The Lithuanian official said he met Vladimir Putin in Moscow on Wednesday, and the Russian leader gave a positive response to his initiative. Kremlin spokesman Dmitry Peskov confirmed that the meeting had taken place, but gave no details.
“Lithuania and [Russia’s Baltic exclave of] Kaliningrad could establish new, better relations, to launch disarmament and make stability reign in the land,” Paksas told reporters after returning from Moscow to Lithuania’s capital Vilnius.
According to Lithuania’s ex-leader, the Baltic demilitarization process could become “a pilot project that would demonstrate that states can cooperate successfully [on the issue of disarmament] and do it in a way which is totally different from everything that happened before.”
Paksas offered to take charge of the project.
“I’m ready to meet with heads of regional countries and win their support, ready to head to the United States to convince President Donald Trump, to persuade him that the two superpowers [US and Russia] can come to an agreement,” he said.

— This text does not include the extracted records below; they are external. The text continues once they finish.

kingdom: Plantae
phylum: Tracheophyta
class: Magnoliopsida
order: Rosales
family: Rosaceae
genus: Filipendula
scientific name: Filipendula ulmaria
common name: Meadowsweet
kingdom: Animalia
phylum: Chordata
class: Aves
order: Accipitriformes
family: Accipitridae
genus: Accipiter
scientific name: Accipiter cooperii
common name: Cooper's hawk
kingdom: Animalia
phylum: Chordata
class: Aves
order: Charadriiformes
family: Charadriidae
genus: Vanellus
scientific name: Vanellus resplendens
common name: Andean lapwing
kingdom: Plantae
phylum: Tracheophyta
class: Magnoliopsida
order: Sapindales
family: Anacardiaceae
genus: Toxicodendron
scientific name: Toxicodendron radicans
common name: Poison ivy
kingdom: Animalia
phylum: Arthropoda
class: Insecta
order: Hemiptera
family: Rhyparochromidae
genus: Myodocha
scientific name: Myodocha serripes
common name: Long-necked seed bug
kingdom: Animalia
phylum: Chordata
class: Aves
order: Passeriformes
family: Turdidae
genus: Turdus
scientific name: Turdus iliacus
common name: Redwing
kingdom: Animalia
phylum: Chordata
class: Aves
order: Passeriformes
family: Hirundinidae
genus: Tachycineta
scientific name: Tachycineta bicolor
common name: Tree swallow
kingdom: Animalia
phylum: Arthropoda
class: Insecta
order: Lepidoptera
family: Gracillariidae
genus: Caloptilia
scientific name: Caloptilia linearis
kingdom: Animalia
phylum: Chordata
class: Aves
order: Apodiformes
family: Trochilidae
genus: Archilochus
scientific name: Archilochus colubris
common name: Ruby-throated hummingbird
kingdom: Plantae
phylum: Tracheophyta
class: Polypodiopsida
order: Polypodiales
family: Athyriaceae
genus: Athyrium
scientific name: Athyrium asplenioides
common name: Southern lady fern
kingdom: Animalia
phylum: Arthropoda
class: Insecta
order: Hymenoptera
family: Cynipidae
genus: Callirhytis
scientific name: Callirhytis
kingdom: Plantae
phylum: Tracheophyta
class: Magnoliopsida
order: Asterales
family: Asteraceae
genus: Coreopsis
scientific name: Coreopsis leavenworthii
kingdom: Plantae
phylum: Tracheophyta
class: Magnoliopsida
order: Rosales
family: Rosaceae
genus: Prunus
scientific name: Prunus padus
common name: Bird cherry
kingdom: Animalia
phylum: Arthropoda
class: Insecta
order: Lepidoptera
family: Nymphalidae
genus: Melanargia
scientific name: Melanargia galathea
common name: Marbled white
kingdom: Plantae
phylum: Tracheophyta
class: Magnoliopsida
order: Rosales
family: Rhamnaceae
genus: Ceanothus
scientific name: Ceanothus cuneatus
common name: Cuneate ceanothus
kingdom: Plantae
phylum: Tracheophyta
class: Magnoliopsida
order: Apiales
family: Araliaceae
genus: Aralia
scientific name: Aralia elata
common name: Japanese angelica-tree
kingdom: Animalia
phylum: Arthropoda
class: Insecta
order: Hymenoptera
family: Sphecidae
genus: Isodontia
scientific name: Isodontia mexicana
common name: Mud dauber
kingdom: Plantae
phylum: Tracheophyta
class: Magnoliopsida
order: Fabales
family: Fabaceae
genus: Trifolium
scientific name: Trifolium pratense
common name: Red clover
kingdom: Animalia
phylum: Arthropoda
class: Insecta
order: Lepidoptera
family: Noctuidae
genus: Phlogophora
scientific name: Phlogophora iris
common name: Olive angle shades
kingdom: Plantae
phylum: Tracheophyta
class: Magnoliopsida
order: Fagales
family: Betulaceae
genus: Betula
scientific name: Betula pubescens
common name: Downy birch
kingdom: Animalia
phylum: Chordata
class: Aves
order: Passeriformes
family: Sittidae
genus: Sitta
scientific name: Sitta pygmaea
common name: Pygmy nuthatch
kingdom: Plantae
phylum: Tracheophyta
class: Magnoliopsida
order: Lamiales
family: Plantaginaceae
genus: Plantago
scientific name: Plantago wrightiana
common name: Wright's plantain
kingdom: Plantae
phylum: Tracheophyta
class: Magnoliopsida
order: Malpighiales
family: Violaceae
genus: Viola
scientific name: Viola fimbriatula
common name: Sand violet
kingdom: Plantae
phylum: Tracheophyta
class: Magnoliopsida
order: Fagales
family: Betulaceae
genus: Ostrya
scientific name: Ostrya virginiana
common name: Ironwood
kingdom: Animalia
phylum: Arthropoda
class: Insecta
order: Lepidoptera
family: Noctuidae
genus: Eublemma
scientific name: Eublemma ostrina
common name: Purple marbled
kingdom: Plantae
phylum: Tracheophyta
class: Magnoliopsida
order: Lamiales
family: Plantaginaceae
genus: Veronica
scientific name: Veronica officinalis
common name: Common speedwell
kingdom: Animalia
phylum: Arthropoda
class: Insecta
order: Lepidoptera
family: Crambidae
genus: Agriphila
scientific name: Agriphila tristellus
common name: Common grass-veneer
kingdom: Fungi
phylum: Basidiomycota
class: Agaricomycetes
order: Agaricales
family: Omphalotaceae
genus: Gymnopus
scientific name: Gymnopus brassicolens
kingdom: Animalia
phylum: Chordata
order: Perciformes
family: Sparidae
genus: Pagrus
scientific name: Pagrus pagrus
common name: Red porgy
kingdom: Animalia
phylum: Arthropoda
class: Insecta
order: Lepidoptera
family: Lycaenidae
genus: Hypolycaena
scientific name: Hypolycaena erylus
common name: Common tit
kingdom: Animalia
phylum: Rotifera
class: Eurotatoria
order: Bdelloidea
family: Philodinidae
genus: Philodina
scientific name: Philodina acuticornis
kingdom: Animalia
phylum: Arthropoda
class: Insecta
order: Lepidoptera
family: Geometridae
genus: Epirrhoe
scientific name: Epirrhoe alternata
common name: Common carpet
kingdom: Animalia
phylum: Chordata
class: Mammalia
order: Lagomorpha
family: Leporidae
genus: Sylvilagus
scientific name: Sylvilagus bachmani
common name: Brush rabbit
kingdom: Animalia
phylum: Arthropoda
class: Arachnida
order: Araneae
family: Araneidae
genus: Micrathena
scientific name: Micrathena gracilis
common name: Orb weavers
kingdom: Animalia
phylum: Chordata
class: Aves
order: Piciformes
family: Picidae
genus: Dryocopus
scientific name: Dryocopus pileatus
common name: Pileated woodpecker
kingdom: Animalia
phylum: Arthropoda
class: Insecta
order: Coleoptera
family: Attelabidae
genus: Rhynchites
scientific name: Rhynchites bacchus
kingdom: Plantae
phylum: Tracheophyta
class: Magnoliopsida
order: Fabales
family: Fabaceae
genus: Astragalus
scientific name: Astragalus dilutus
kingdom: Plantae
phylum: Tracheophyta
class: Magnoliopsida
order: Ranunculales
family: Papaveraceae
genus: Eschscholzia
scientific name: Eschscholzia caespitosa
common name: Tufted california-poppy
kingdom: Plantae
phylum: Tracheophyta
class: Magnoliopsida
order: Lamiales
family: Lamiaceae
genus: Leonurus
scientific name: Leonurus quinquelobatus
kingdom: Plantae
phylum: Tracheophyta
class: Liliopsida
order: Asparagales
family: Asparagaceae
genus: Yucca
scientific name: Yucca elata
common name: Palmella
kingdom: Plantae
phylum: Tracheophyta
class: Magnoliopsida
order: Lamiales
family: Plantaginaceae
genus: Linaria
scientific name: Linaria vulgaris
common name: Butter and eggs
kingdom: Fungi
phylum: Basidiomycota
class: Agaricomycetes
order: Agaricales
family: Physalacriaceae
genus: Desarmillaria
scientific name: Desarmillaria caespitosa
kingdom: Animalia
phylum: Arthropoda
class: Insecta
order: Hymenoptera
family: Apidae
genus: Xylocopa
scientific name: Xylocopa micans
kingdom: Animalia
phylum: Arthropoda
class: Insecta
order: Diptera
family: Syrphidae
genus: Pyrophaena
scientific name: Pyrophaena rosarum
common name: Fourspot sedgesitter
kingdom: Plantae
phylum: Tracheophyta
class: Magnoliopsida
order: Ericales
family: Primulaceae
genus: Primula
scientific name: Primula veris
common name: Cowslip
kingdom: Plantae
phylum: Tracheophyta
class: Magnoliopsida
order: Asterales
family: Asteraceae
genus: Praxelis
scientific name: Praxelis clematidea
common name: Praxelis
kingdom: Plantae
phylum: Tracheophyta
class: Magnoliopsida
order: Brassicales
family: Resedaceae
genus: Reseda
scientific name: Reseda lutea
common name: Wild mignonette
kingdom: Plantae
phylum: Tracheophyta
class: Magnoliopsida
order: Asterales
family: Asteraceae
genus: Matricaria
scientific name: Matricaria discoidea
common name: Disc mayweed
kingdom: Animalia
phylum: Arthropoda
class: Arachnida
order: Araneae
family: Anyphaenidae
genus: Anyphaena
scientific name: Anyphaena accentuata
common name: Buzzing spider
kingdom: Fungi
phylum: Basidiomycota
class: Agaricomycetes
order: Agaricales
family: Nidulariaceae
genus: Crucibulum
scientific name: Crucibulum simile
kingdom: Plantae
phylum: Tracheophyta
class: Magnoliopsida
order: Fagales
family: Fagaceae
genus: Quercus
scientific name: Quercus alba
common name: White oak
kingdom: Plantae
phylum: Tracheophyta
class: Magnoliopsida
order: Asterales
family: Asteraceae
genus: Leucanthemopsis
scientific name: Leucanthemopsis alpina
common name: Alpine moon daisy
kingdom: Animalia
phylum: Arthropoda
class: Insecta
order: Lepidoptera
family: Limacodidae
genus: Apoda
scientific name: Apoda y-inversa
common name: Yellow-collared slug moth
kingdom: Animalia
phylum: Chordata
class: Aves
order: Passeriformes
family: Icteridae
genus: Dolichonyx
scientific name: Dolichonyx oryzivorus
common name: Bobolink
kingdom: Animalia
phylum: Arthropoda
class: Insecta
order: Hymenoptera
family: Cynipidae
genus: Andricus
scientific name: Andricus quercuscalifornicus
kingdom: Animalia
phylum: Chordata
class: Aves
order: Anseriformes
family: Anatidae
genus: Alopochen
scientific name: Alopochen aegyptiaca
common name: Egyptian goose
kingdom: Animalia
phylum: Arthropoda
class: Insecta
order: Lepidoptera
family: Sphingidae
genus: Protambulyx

The Lithuanian ex-president said that his other goal was to convince Europe that isolating Russia would be non-constructive, and persuade European countries to engage in dialogue with Moscow.
“We can and we need to communicate with Russia. This would be sensible and wise,” he said.
Paksas has already explained his demilitarization initiative in an interview with Lithuania’s Vakaro zinios, saying that the demilitarized zone should include former Soviet republics of Lithuania, Latvia, Estonia and Russia’s Kaliningrad Region.